• **Aim of the exercise**: Please rename "locality" to "site" everywhere in the records below. Leave everything else unchanged.

• **Exercise input**:

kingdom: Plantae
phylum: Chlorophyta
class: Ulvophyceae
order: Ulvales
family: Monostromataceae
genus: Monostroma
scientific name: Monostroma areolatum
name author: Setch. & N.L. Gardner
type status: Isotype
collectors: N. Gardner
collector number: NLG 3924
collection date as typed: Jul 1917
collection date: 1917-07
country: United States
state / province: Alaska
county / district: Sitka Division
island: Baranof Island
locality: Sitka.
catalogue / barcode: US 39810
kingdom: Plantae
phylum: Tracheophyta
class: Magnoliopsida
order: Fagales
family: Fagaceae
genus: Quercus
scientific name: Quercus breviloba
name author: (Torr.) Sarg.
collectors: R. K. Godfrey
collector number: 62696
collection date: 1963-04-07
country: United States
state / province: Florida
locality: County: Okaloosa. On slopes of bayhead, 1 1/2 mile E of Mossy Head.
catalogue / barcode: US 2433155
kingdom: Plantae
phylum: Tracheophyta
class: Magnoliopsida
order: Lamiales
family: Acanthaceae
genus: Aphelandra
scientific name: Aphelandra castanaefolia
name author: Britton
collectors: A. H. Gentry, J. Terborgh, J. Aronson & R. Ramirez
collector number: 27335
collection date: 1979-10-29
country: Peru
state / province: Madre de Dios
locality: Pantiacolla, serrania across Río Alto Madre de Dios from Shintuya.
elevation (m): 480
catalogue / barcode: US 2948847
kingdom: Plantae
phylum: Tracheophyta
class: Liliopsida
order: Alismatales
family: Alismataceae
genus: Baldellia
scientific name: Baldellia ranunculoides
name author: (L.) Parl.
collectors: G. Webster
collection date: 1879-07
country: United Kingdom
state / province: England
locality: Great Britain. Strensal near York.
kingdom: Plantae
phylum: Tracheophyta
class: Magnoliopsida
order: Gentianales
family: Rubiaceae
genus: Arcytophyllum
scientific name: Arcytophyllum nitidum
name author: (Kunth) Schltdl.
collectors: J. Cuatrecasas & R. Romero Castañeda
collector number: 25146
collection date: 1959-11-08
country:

• **Solution to this exercise**:
kingdom: Plantae
phylum: Chlorophyta
class: Ulvophyceae
order: Ulvales
family: Monostromataceae
genus: Monostroma
scientific name: Monostroma areolatum
name author: Setch. & N.L. Gardner
type status: Isotype
collectors: N. Gardner
collector number: NLG 3924
collection date as typed: Jul 1917
collection date: 1917-07
country: United States
state / province: Alaska
county / district: Sitka Division
island: Baranof Island
site: Sitka.
catalogue / barcode: US 39810
kingdom: Plantae
phylum: Tracheophyta
class: Magnoliopsida
order: Fagales
family: Fagaceae
genus: Quercus
scientific name: Quercus breviloba
name author: (Torr.) Sarg.
collectors: R. K. Godfrey
collector number: 62696
collection date: 1963-04-07
country: United States
state / province: Florida
site: County: Okaloosa. On slopes of bayhead, 1 1/2 mile E of Mossy Head.
catalogue / barcode: US 2433155
kingdom: Plantae
phylum: Tracheophyta
class: Magnoliopsida
order: Lamiales
family: Acanthaceae
genus: Aphelandra
scientific name: Aphelandra castanaefolia
name author: Britton
collectors: A. H. Gentry, J. Terborgh, J. Aronson & R. Ramirez
collector number: 27335
collection date: 1979-10-29
country: Peru
state / province: Madre de Dios
site: Pantiacolla, serrania across Río Alto Madre de Dios from Shintuya.
elevation (m): 480
catalogue / barcode: US 2948847
kingdom: Plantae
phylum: Tracheophyta
class: Liliopsida
order: Alismatales
family: Alismataceae
genus: Baldellia
scientific name: Baldellia ranunculoides
name author: (L.) Parl.
collectors: G. Webster
collection date: 1879-07
country: United Kingdom
state / province: England
site: Great Britain. Strensal near York.
kingdom: Plantae
phylum: Tracheophyta
class: Magnoliopsida
order: Gentianales
family: Rubiaceae
genus: Arcytophyllum
scientific name: Arcytophyllum nitidum
name author: (Kunth) Schltdl.
collectors: J. Cuatrecasas & R. Romero Castañeda
collector number: 25146
collection date: 1959-11-08
country:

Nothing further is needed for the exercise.